The university will increase tuition to $36,811, a 2.5 percent net increase, for the 2010-2011 academic year, as announced by members of the senior administration last Wednesday.

The increase, which is due in large part to an $11.3 million increase to undergraduate financial aid, is the lowest in 50 years, said Senior Vice President of Enrollment and Student Life Philomena Mantella.

The increase in financial aid effectively cuts what would have been a 4.1 percent tuition increase to a 2.5 net tuition percent increase because the added aid will offset the added tuition burden.

The financial aid package contains a “change in circumstances” policy, which will allot more financial aid to students whose families’ incomes see a significant drop.

With the increase in tuition, room and board will increase by an average of 3 to 4 percent, as will graduate school tuition rates.

Jack McCarthy, senior vice president of administration and finance, said that the rate of room and board increase varies from location to location. And the graduate school rate increase will vary from program to program.

“I mean, it’s good that it’s the lowest increase in 50 years, but that’s still a significant increase when you think about it,” said Desiree Fernandes, a freshman theater major. “And it’s not cheap to be here.”

Among talk of operating budget and endowment figures, Mantella and McCarthy announced several budget changes that will more directly affect students.
As of next year, all four floors of Snell Library will stay open for 24 hours.

“I like that,” said Emre Alioglu, a senior industrial engineering major. “That should have been done a long time ago.”

Another area the university is attempting to improve is the online ticket software system. The current system does not have the capability to print remotely, and does not have “adequate resources to support ticketing,” Mantella said.

“The objective here is to select a system that has all that functionality,” she said. A new system has yet to be chosen.

Mantella said they are pushing to make the West End (Curry Student Center’s food court) meal-swipe accessible, though that has not been finalized. They are also planning to extend the hours of the Levine Marketplace under the Stetson East residence hall, pending the success of a pilot test running now.

“That would be fantastic,” said freshman theater major Hayley Perkins, referring to the use of meal swipes in the West End. “I don’t get many chances to go to the dining hall because I’m a theatre major, so I’m always in and out of theater, so if I could use my meals down in the Curry center, that would be awesome.”

Mantella also announced the university would review the architecture studio for renovation, which some students feel is needed.

“That sounds like a great idea,” said junior architecture major Dan Adams. “It normally leaks a lot when it rains.”

He said that, on top of addressing the physical condition of the studio, some of the equipment needs improving, including a printer that could produce 24-inch by 36-inch prints. Architecture students now need to use a third party, such as Kinkos, for larger prints.

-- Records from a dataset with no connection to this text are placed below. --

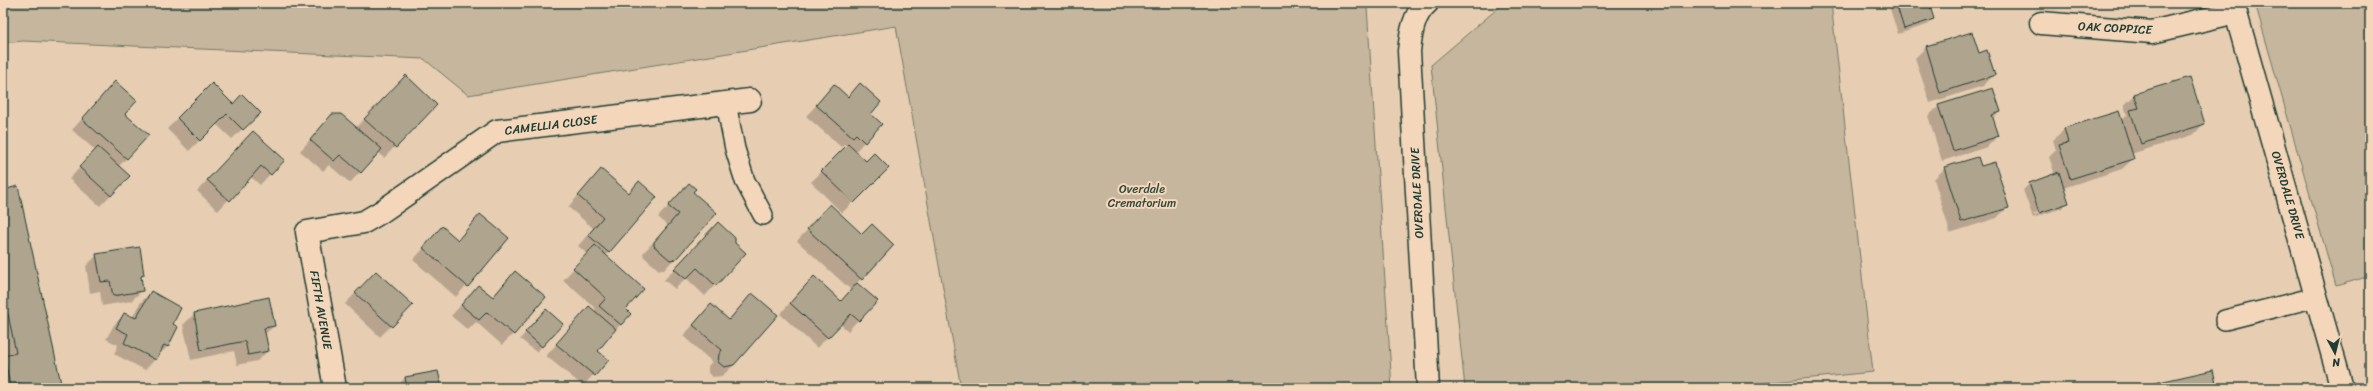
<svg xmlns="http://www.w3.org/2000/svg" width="2373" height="391" font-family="Sriracha,sans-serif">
<rect width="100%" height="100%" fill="#e7ceb2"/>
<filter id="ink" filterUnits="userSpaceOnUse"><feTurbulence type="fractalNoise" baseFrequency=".025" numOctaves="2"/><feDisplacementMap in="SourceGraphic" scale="8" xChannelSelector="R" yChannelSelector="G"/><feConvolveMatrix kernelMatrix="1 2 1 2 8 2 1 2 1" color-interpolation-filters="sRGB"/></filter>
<g filter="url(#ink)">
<path fill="#c6b69d" stroke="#727a68" d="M 3,3 L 1371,3 L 1367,7 L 1392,388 L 961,388 L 896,26 L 468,95 L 424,59 L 23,41 L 3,43 Z
M 1504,3 L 1831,3 L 1873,372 L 1712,388 L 1465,388 L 1431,65 Z
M 2255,3 L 2370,3 L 2370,276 L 2336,286 Z"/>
<path fill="#0003" fill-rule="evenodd" d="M 1893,3 L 1928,3 L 1933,19 L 1927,25 L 1898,34 L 1889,6 Z
M 1971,33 L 1978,54 L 1994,75 L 1983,86 L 1930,103 L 1915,58 L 1926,47 Z
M 212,84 L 233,105 L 259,113 L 232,139 L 216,124 L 189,151 L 167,129 Z
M 395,87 L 436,105 L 384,158 L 378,152 L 350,183 L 329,165 L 323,171 L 300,151 L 332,115 L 356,128 Z
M 105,93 L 126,159 L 118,167 L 129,176 L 100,206 L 69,179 L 96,151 L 72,130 Z
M 2135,95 L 2204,124 L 2193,135 L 2131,154 L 2133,159 L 2122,169 L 2063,188 L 2068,202 L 2062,208 L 2033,218 L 2023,190 L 2029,184 L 2055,175 L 2049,157 L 2056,150 L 2053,140 L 2064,129 L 2118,112 L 2121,121 L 2127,115 L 2124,105 ZM 2062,204 L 2062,206 L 2034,215 L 2033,214 Z
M 824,97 L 848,98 L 869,114 L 864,142 L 855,152 L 866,162 L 887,168 L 842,213 L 811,182 L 847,147 L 844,144 L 841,147 L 806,116 Z
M 1939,106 L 2000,112 L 1993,119 L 1998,136 L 1987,147 L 1942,161 L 1928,116 Z
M 242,143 L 270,174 L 260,185 L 250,176 L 218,211 L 197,191 Z
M 1980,167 L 2008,207 L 1997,218 L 1950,233 L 1934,179 L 1945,168 Z
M 601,170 L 628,193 L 639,183 L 609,252 L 605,256 L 624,310 L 630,314 L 596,351 L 607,360 L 583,386 L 546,356 L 589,307 L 594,311 L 596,309 L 563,280 L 587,254 L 578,246 L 593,228 L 568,207 Z
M 3,191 L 61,388 L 3,388 Z
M 691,192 L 675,258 L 664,270 L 659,270 L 644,257 L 643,253 L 668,226 L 658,217 L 679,195 Z
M 480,215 L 508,238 L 456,297 L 413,260 L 442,228 L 457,241 Z
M 819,217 L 861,279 L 857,283 L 858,320 L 848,331 L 840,324 L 817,348 L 780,314 L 803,288 L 840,302 L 851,290 L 797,241 Z
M 707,234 L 715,285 L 705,296 L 686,278 L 675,289 L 664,280 Z
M 97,255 L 143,275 L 140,278 L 142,291 L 131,301 L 102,306 L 100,291 L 90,293 L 86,266 Z
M 365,283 L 411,305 L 380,337 L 345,304 Z
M 505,283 L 513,334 L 502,345 L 476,322 L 468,330 L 451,316 L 478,286 L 492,298 Z
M 151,292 L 171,325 L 177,328 L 167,347 L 145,370 L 114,354 L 118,345 L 106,339 L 114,325 L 124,314 L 132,318 L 140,303 Z
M 752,294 L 734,365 L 722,376 L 713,377 L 708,373 L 708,366 L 712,362 L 683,336 L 711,305 L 728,320 Z
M 268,298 L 274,326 L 264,335 L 268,351 L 257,361 L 237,365 L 234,351 L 191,360 L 183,325 L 194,314 Z
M 540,316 L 542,346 L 536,352 L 520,339 Z
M 405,378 L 441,388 L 395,388 Z"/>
<path fill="#afa58e" stroke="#1f3d34" d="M 1896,3 L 1929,3 L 1934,19 L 1904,29 Z
M 1972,32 L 1979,53 L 1987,50 L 1995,75 L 1940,93 L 1926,46 Z
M 406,75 L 437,105 L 396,148 L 364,119 Z
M 2190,77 L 2205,124 L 2141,144 L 2130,110 L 2139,108 L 2134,94 Z
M 115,81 L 137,101 L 125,114 L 149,135 L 127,159 L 82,119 Z
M 212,83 L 233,104 L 242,94 L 261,113 L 243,130 L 227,114 L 200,141 L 177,118 Z
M 860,83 L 881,102 L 871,114 L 882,124 L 865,143 L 856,134 L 853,137 L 816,105 L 834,84 L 848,97 Z
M 1993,88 L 2001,112 L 1992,115 L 1999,136 L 1953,151 L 1938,105 Z
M 2119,111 L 2134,159 L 2070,179 L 2059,145 L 2068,143 L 2064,128 Z
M 332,114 L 341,114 L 382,149 L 361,173 L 340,155 L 334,161 L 310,140 Z
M 253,131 L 285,160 L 271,175 L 261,166 L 230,201 L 207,180 Z
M 848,144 L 866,161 L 874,153 L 889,168 L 854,203 L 821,171 Z
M 98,147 L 130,176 L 111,196 L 79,167 Z
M 1978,157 L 1981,166 L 1995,162 L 2009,208 L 1961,222 L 1944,167 Z
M 601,169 L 629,193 L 639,181 L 657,197 L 609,253 L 588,235 L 603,217 L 578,196 Z
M 2059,172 L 2069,203 L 2039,213 L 2029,183 Z
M 689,183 L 696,189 L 693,192 L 717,213 L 676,259 L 670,260 L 654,246 L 654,242 L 678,214 L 668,206 Z
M 18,186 L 62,388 L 22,388 L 21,383 L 10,385 L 4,356 L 16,353 L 8,314 L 3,315 L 3,190 Z
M 830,204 L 862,234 L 872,224 L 894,245 L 862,280 L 807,229 Z
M 480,214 L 509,238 L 468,287 L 423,248 L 442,226 L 458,240 Z
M 718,222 L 735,238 L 735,243 L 746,253 L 716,286 L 697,268 L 686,279 L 674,269 Z
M 595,245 L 644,289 L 626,309 L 631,314 L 621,325 L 599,306 L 606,298 L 573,268 Z
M 140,247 L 144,275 L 141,276 L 143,291 L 113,296 L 110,281 L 101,282 L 96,254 Z
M 376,271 L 413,305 L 392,327 L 355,293 Z
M 515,271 L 546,297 L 514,335 L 487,312 L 479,320 L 461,305 L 478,285 L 493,297 Z
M 814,276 L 841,301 L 857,283 L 878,301 L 859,321 L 851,314 L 828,338 L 790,303 Z
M 151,291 L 181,308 L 173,324 L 178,327 L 168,347 L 164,345 L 156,360 L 124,343 L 128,334 L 116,328 L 124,313 L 136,318 Z
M 752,293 L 778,315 L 734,365 L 724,367 L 718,362 L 719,354 L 722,350 L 693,325 L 711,304 L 729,320 Z
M 269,297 L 275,326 L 264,328 L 269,351 L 248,355 L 245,341 L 201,350 L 194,313 Z
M 589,306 L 616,329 L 598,351 L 609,360 L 595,376 L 556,344 Z
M 546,309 L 563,324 L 542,347 L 525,332 Z
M 2213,370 L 2217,388 L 2147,388 L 2146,385 Z
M 438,371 L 442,388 L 407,388 L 405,377 Z"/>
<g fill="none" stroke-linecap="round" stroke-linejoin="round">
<g stroke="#1f3d34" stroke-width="22">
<path id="lane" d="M 726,103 L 735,149 L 745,181 L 763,215
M 2225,320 L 2316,297"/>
</g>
<g stroke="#1f3d34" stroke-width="25">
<path id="street" d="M 1427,3 C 1413,15 1411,34 1409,51 L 1428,388
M 2233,3 L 2342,388
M 2041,23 L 2152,32 L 2236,12
M 335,388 L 307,232 L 364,222 L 381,212 L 497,131 L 750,100"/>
</g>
<use href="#lane" stroke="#f4d7ba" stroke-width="19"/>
<use href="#street" stroke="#f4d7ba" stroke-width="22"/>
</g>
</g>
<g text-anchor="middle" stroke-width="4" stroke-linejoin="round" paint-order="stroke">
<g font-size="12" fill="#1f3d34" stroke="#f4d7ba">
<text transform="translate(2115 28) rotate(3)" y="4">OAK COPPICE</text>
<text transform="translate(551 125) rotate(-7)" y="4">CAMELLIA CLOSE</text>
<text transform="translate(1417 193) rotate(-93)" y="4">OVERDALE DRIVE</text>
<text transform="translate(2288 195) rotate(74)" y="4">OVERDALE DRIVE</text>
<text transform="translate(321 310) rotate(80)" y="4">FIFTH AVENUE</text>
</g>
<g font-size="12" fill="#30493e" stroke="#f4d7ba">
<text x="1142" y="193">Overdale<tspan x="1142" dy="14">Crematorium</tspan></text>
</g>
</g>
<rect width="2373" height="391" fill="none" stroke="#f4d7ba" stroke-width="16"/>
<rect x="8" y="8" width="2357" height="375" fill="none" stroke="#1f3d34" stroke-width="1.5" filter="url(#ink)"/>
<g transform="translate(2335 353) rotate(173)" stroke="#f4d7ba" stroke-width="3" paint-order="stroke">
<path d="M0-3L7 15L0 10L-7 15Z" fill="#1f3d34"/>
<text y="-6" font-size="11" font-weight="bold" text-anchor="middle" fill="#1f3d34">N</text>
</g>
</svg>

But, university-wide printer use will improve with the addition of remote operated printing. Students will be able to send information from a remote location, then pick it up in Snell Library, Mantella said.

At the Student Government Association (SGA) meeting on Monday, some senators, including Matthew Soleyn, said they will attempt to get printers with print quota access implemented in residence halls.

Mantella also mentioned that two bike stations, where one pays a fee to rent a bike much like a Zip Car, will be implemented on the Northeastern campus as part of the Boston Bike Share program. There will be roughly 80 other stations in Boston.

On the academic side, the university will invest in 27 new tenure-track faculty positions and create eight new classrooms, most of them located in the YMCA on Huntington Avenue, Mantella said.